Me fui de gira con mi banda. Robert me llamaba todos los días. «¿Estás trabajando en la exposición? ¿Estás haciendo algún dibujo?» Me iba llamando de hotel en hotel. «Patti, ¿qué estás haciendo? ¿Estás dibujando?» Se preocupaba tanto, que, cuando tuve tres días libres en Chicago, fui a una tienda de material para artistas, compré varias láminas de papel satén Arches, mi favorito, y cubrí con ellas las paredes de mi habitación de hotel. Clavé en una pared la fotografía de un joven que orinaba en la boca de otro e hice varios dibujos basados en ella. Siempre he trabajado a rachas. Cuando regresé a Nueva York con los dibujos, Robert, al principio irritado por mi desidia, estuvo muy complacido con ellos. «Patti —dijo—, ¿por qué has tardado tanto?»

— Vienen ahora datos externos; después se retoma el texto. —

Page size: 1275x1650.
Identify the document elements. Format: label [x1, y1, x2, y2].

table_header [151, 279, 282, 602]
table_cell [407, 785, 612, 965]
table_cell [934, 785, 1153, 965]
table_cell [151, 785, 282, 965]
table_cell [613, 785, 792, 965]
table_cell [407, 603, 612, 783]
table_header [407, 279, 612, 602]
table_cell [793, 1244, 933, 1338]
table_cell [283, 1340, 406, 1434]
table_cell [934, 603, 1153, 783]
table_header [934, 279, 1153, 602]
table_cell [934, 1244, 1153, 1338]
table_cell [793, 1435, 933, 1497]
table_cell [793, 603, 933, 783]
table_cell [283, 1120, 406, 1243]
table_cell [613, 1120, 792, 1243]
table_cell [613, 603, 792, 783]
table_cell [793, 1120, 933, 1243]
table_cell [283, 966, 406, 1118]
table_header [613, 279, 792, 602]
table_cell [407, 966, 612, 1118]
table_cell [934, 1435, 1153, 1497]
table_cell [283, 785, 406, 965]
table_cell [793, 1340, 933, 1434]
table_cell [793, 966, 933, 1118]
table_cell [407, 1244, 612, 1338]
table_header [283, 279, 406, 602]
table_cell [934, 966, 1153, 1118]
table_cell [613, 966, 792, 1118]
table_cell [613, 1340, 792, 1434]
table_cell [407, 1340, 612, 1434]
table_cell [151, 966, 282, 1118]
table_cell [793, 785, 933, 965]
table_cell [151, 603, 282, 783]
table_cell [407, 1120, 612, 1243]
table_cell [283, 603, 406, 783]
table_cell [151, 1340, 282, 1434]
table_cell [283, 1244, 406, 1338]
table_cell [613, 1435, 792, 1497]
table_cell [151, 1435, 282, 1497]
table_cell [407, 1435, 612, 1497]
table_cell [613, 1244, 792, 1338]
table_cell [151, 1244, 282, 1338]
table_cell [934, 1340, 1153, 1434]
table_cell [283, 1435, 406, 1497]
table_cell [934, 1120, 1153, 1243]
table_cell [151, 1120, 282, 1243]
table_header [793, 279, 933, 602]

Me enseñó en qué había estado trabajando para la exposición mientras yo estaba de gira. Había impreso varios fotogramas del corto. Yo había estado tan absorta en mi papel que no me había percatado de que me hubiera hecho tantas fotografías. Eran de las mejores que habíamos hecho juntos. Robert decidió titular el corto
Still Moving
porque incorporó los fotogramas al montaje definitivo. El sonido consistió en mezclar mis comentarios con música de mi guitarra eléctrica y extractos de «Gloria». Al hacerlo, Robert representaba las diversas facetas de nuestra obra: fotografía, poesía, improvisación e interpretación.

Still Moving e
ncarnaba su visión del futuro de la expresión visual y la música, un vídeo musical artístico único en su estilo. Robert Miller lo acogió muy bien y nos dio una sala pequeña para pasarlo continuamente. Sugirió que hiciéramos un cartel y cada uno eligió una imagen del otro para reforzar nuestra fe en nosotros como artista y musa.

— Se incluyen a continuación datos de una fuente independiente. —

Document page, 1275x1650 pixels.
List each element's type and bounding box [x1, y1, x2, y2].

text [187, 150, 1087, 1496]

Nos vestimos para la inauguración en el ático de Sam Wagstaff. Robert se puso una camisa blanca remangada, un chaleco de cuero y zapatos de puntera fina. Yo, una cazadora de seda y pantalones de pitillo. Milagrosamente, a Robert le gustó mi conjunto. Asistieron personas de todos los mundos de los que habíamos formado parte desde el hotel Chelsea. Rene Ricard, poeta y crítico de arte, reseñó la exposición y escribió un hermoso artículo donde llamaba a nuestra obra «Diario de una amistad». Yo tenía contraída una gran deuda con Rene, que a menudo me había regañado y animado a seguir cuando decidía dejar de dibujar. Mientras contemplaba los dibujos enmarcados en dorado con Robert y Rene, agradecí que ninguno de los dos me hubiera permitido darme por vencida.

Fue nuestra primera y última exposición juntos. Mi trabajo con la banda en la década de 1970 me llevaría muy lejos de Robert y de nuestro universo. Mientras estaba de gira por el mundo, tuve tiempo para reflexionar sobre el hecho de que Robert y yo no hubiéramos viajado nunca juntos. Jamás vimos nada aparte de Nueva York, salvo en los libros, y nunca nos sentamos en un avión cogidos de la mano para ascender a un nuevo cielo y bajar a una nueva tierra.